Doyle leavens this melancholy tone with the rapid-fire Dublin humor familiar to us from his novels “The Commitments,” “The Van” and “The Snapper.” But we are reminded that Doyle’s fiction, whatever the intended age level, is never entirely sunny and that childhood bereavement is a perennial subject. “Paddy Clarke Ha Ha Ha,” for example, has a dead mother in its opening page, an abused one at its conclusion and plenty of suffering in between.

Kindness, however, not cruelty pervades “A Greyhound of a Girl” as the narrative shuttles back and forth in time from Mary’s modern Dublin, wonderfully evoked, to her mother’s and grandmother’s less hurried rural past.

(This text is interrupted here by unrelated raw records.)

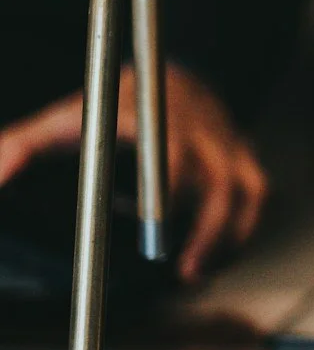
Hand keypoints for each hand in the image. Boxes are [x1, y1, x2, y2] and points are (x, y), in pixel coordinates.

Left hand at [0, 64, 267, 282]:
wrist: (176, 75)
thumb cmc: (111, 106)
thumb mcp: (61, 119)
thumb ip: (22, 147)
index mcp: (147, 113)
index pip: (161, 147)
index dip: (163, 186)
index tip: (150, 226)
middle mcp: (194, 126)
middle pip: (213, 175)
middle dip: (202, 225)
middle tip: (180, 269)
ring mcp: (225, 142)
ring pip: (242, 190)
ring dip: (225, 236)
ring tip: (195, 274)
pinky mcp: (243, 158)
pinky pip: (254, 198)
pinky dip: (240, 232)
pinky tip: (216, 258)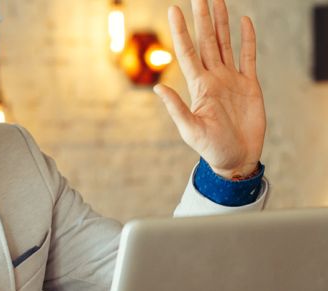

Mary is not so sure about the strange woman whose clothes and speech recall a pre-modern Ireland and whose body seems weirdly insubstantial. “It was like a television screen in sunlight. The woman’s dress, all of the woman, had faded, become colorless. Then, quickly, as if a curtain had been closed to block the light . . . the woman and her colors were sharp again.” The stranger is, of course, Mary’s great-grandmother, who died in 1928 but has been watching over her own daughter ever since.

‘A Greyhound of a Girl’ by Roddy Doyle. (Amulet)

At the heart of this affecting novel is a journey that Mary and the three women — two living and one dead — make from the city to the country, from the present to the past, and to the mysterious hinterlands of memory and longing.